| REQUIRED WORK |
The answer should be each line from the entries below that has the word "left" in it.

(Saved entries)
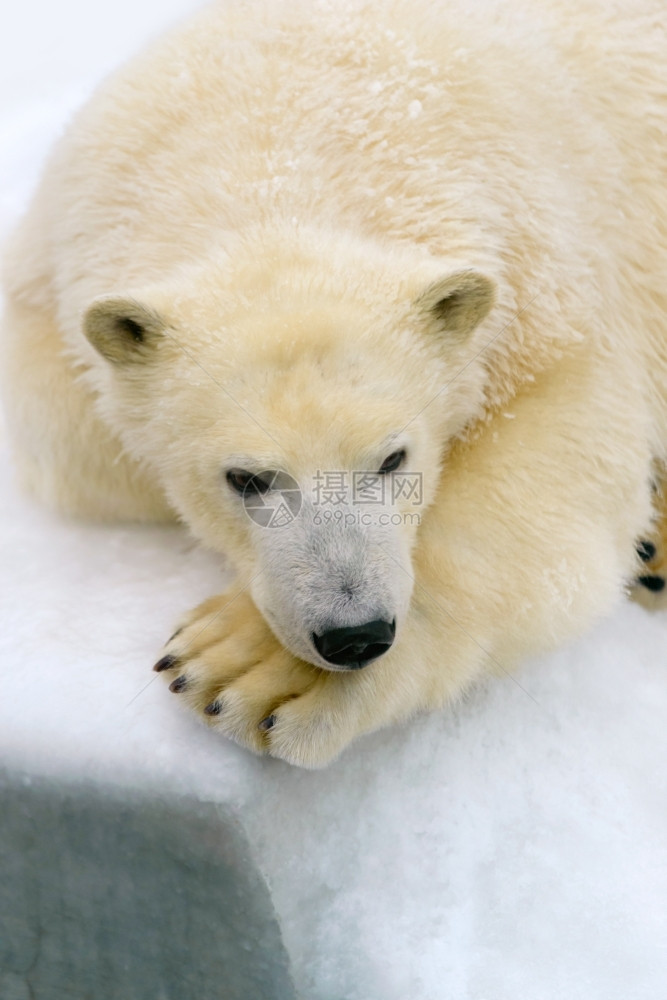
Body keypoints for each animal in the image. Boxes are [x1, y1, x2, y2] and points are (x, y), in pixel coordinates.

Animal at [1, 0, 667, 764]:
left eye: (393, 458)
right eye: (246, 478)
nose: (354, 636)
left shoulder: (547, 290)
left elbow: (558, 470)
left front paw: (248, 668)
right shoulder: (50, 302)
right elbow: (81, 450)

| ANSWER TO THE EXERCISE |
left eye: (393, 458)
left shoulder: (547, 290)
left elbow: (558, 470)
left front paw: (248, 668)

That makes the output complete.